The WA government and construction giant John Holland have agreed to a settlement, of an unknown amount, in their long-running dispute over the Perth Children’s Hospital.
- John Holland launched a $300m lawsuit against the WA government in 2019
- The Perth Children’s Hospital build was plagued by problems
- The two parties have now reached a settlement on the matter
Perth Children’s Hospital (PCH) builder John Holland launched legal action in 2019 “to recoup hundreds of millions in outstanding payments from the WA government”, in what was a significant escalation of the fight over the long-delayed project.
The writ lodged in the WA supreme court at the time confirmed John Holland was seeking more than $300 million in compensation from the state government for changes to the project.
The $1.2 billion hospital opened three years behind the initial schedule due to significant delays, lead and asbestos contamination and two Legionella disease scares.
In a joint statement released on Thursday, a WA government spokesperson said the state of Western Australia was proud of the Perth Children’s Hospital, a world-class facility.
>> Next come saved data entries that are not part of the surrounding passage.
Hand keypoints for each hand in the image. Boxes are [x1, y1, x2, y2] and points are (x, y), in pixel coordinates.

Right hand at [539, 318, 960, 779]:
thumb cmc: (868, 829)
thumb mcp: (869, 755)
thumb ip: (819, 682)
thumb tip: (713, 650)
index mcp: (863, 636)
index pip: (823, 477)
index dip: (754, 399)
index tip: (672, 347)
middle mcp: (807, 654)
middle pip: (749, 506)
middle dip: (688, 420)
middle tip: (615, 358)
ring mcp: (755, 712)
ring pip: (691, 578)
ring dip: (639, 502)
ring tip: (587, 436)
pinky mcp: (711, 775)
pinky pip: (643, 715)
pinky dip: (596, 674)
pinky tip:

“In the interest of the people of Western Australia, the state is pleased to confirm it has reached a settlement with John Holland which will remain confidential as per the conditions of settlement,” the statement continued.
“The state looks forward to John Holland tendering for future major projects and creating jobs for Western Australians.”
A spokesperson for John Holland shared a very similar message, stating it had reached a “mutually beneficial settlement”.
“John Holland is proud of the world-class facility it developed with the WA government and looks forward to future opportunities in Western Australia,” the John Holland spokesperson said.
The McGowan government’s legal dispute with the construction company travelled an increasingly acrimonious path, with then-treasurer Ben Wyatt accusing the firm of treating him like a fool in early 2019.
At the time, Mr Wyatt had refused to confirm reports the government had offered $20 million to John Holland to resolve the issue, describing it as a “well used” litigation tactic by the firm, as head contractor of the project, to try and force the government to compromise its position.
Prior to their dispute heading to court, which happened in November 2019, both parties had sought damages from each other, with the government seeking compensation for the delays in reaching practical completion of the hospital.
The delay to the opening of PCH meant the ongoing use of Princess Margaret Hospital, the state’s previous children and adolescent health facility that first opened in 1909.
Towards the end of its life, the hospital had aged significantly, with staff morale said to have been very low, in part due to the ongoing delays to the new hospital’s opening.